Читаем Новый Мир ( № 7 2004) полностью

Соглашаясь с такой трактовкой, нужно сделать существенное уточ­нение: с кон­ца 1920-х го­дов Пастернак все настойчивее сглаживал не­устра­ни­­мые про­ти­во­ре­чия ме­жду «понятностью» и «про­сто­той». 9 января 1923 года он пи­сал из Берлина С. П. Боброву о только что вы­шед­ших «Темах и варь­я­ци­ях»: «Лично я книжки не люблю, ее кажет­ся до­ехало стремленье к понят­но­сти.
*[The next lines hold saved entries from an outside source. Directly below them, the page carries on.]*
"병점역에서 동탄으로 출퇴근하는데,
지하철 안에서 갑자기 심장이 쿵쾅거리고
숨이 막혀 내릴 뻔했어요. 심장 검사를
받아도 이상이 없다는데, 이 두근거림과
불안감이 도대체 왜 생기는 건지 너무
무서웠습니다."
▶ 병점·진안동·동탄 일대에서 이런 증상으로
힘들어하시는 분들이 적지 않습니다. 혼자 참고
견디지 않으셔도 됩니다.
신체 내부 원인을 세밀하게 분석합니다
Не взирая на это, все тут, слов­но сговорившись, покончили со мной, со­шедшись на моей „пол­ной непонятности”»84. Но уже в 1928 году для вто­ро­го из­да­ния кни­ги «Поверх барьеров» поэт подверг свои сти­хи «пе­ре­­ра­бот­ке, желая убрать непонятные места и при­давая новому варианту как бы поясни­тельный характер» (Е. Ф. Кунина)85. А в ап­ре­ле 1930 года Па­стер­нак пря­мо ка­ял­ся Н. Н. Виль­мон­ту в своих по­э­тиче­ских гре­хах: «<...> ему ка­жет­ся, буд­то всему, что он успел написать, при­сущ какой-то при­ро­жден­ный или приобре­тенный изъян, что следу­ет писать по-иному, про­ще, обще­до­ступ­нее». При­ня­тое «решение в кор­не из­менить свою поэтику» и «плот­нее при­мкнуть к великим тра­дициям русской клас­си­че­ской эс­те­тики»86 стало уступ­кой, которую поэти­ческая лич­ность была вынуждена сде­лать дру­гим, соци­у­му — сначала ближ­ним, до­маш­ним, сочув­ст­ву­ю­щим, лю­дям своего кру­га, а потом все бо­лее и бо­лее далеким: «Наи­мяг­чайшие со­жаленья о „не­по­нят­но­сти” (при не­пре­кращающихся знаках распо­ло­же­нья) дейст­ву­ют на меня, как неос­но­вательная ревность че­ло­ве­ка, всем для тебя по­жерт­во­вав­шего. И я не зверь, надо наконец внять столь ми­лым лю­дям, ну ее к чер­ту, ис­тину, если с нею в доме так труд­но»87.